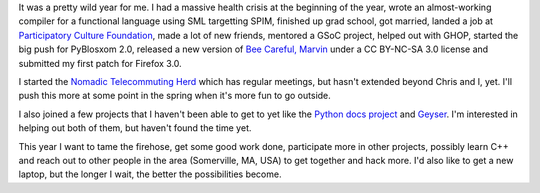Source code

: .. title: Status: 12/23/2007 and year in review
.. slug: status.12232007
.. date: 2007-12-23 12:52:52
.. tags: content, life, dev, pyblosxom, work, books, herd, coworking

It was a pretty wild year for me. I had a massive health crisis at the
beginning of the year, wrote an almost-working compiler for a functional
language using SML targetting SPIM, finished up grad school, got
married, landed a job at `Participatory Culture
Foundation <http://pculture.org/>`__, made a lot of new friends,
mentored a GSoC project, helped out with GHOP, started the big push for
PyBlosxom 2.0, released a new version of `Bee Careful,
Marvin <http://www.bluesock.org/~willkg/cgi-bin/booktrac.cgi/wiki/BeeCarefulMarvin>`__
under a CC BY-NC-SA 3.0 license and submitted my first patch for Firefox
3.0.

I started the `Nomadic Telecommuting Herd <http://herd.jottit.com/>`__
which has regular meetings, but hasn't extended beyond Chris and I, yet.
I'll push this more at some point in the spring when it's more fun to go
outside.

I also joined a few projects that I haven't been able to get to yet like
the `Python docs project <http://www.python.org/dev/doc/>`__ and
`Geyser <http://www.progbox.co.uk/wordpress/?p=419>`__. I'm interested
in helping out both of them, but haven't found the time yet.

This year I want to tame the firehose, get some good work done,
participate more in other projects, possibly learn C++ and reach out to
other people in the area (Somerville, MA, USA) to get together and hack
more. I'd also like to get a new laptop, but the longer I wait, the
better the possibilities become.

• • •

◆ **Description of the task**
Please write out, exactly as they appear, the lines from the one containing "This year I" through the last line of the records above, and nothing more.

◆ **Task result**
This year I want to tame the firehose, get some good work done,
participate more in other projects, possibly learn C++ and reach out to
other people in the area (Somerville, MA, USA) to get together and hack
more. I'd also like to get a new laptop, but the longer I wait, the
better the possibilities become.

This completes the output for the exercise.